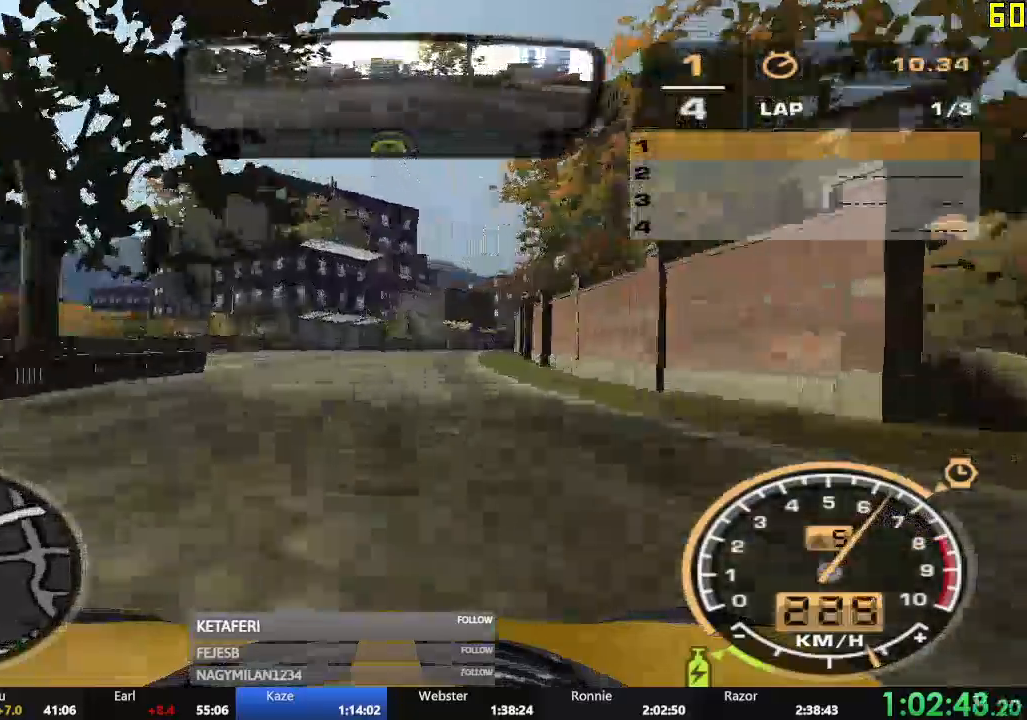
{"buttons": ["R1", "R2"], "left_stick": "center"}
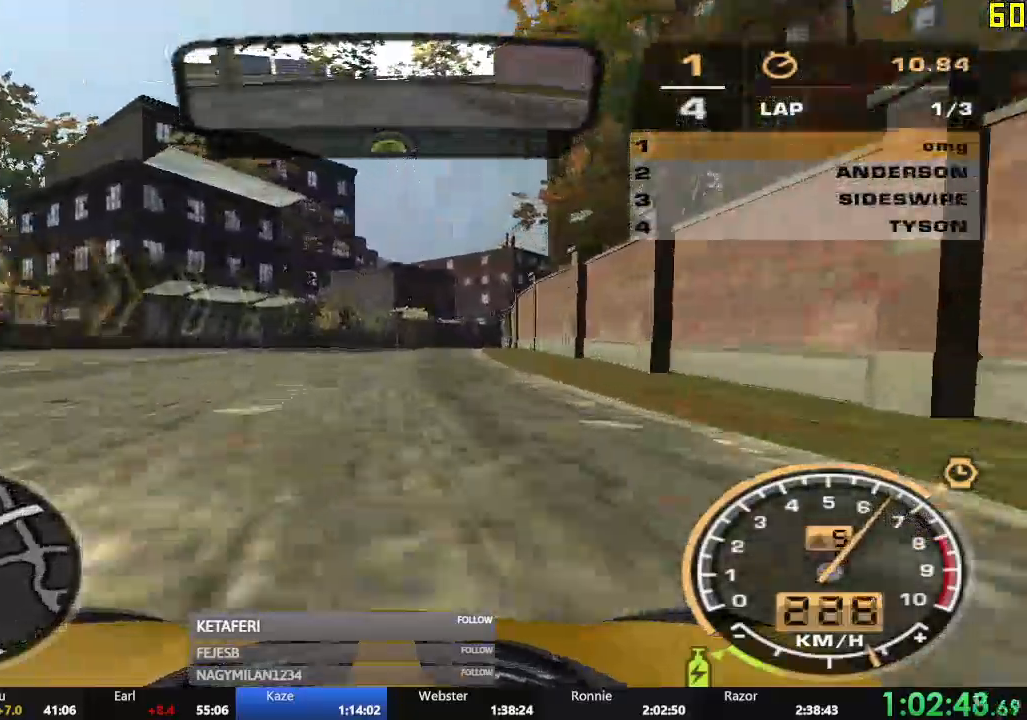
{"buttons": ["R2"], "left_stick": "right", "events": [[83, "R1", "up"], [117, "left_stick", "right"], [333, "left_stick", "center"], [450, "left_stick", "right"]]}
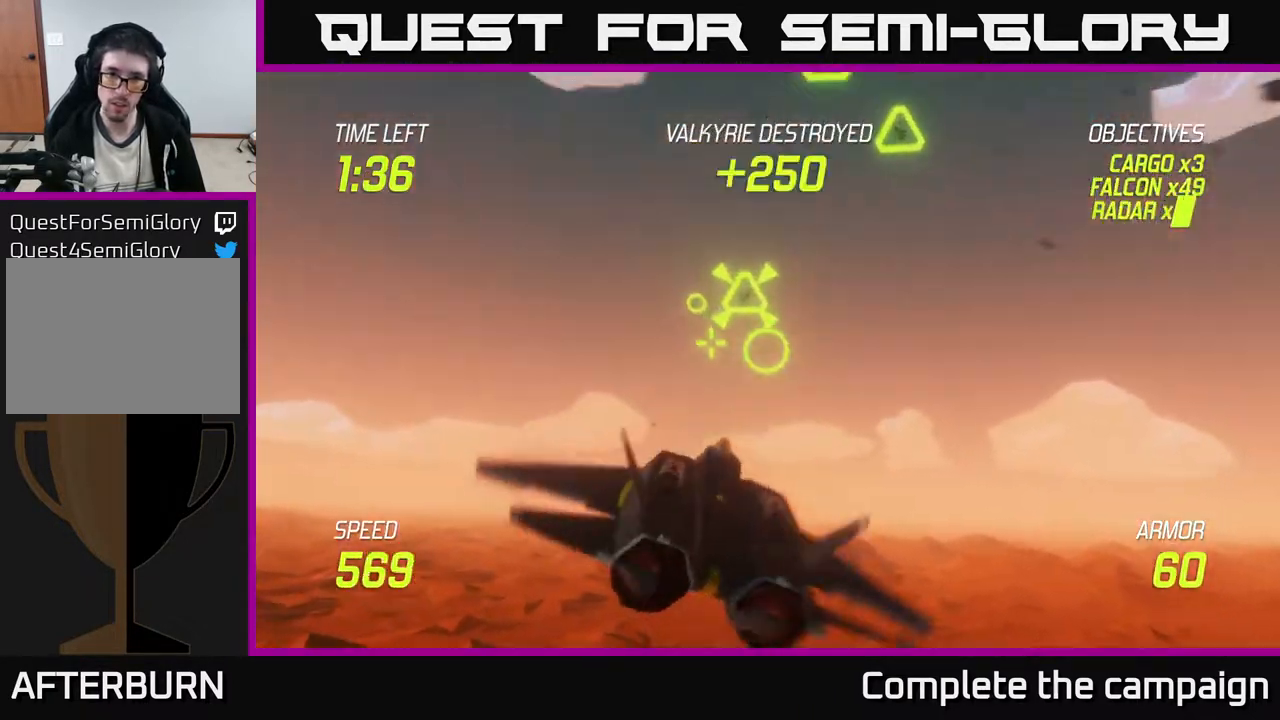
Gameplay with a controller (Xbox layout); each line is a JSON object with the inputs held at the frame after it. "events" lists button and stick changes between this image and that frame as [ms after this image, input, new state], when the widget could be followed in between. Not read: right_stick.
{"buttons": ["R2"], "left_stick": "center", "events": [[67, "R2", "down"], [167, "left_stick", "center"], [300, "left_stick", "up"], [400, "left_stick", "center"]]}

ASSIGNMENT – What this calls for is the material above set down exactly, pictures excluded.

TASK OUTPUT –
{"buttons": ["R1", "R2"], "left_stick": "center"}
{"buttons": ["R2"], "left_stick": "right", "events": [[83, "R1", "up"], [117, "left_stick", "right"], [333, "left_stick", "center"], [450, "left_stick", "right"]]}
Gameplay with a controller (Xbox layout); each line is a JSON object with the inputs held at the frame after it. "events" lists button and stick changes between this image and that frame as [ms after this image, input, new state], when the widget could be followed in between. Not read: right_stick.
{"buttons": ["R2"], "left_stick": "center", "events": [[67, "R2", "down"], [167, "left_stick", "center"], [300, "left_stick", "up"], [400, "left_stick", "center"]]}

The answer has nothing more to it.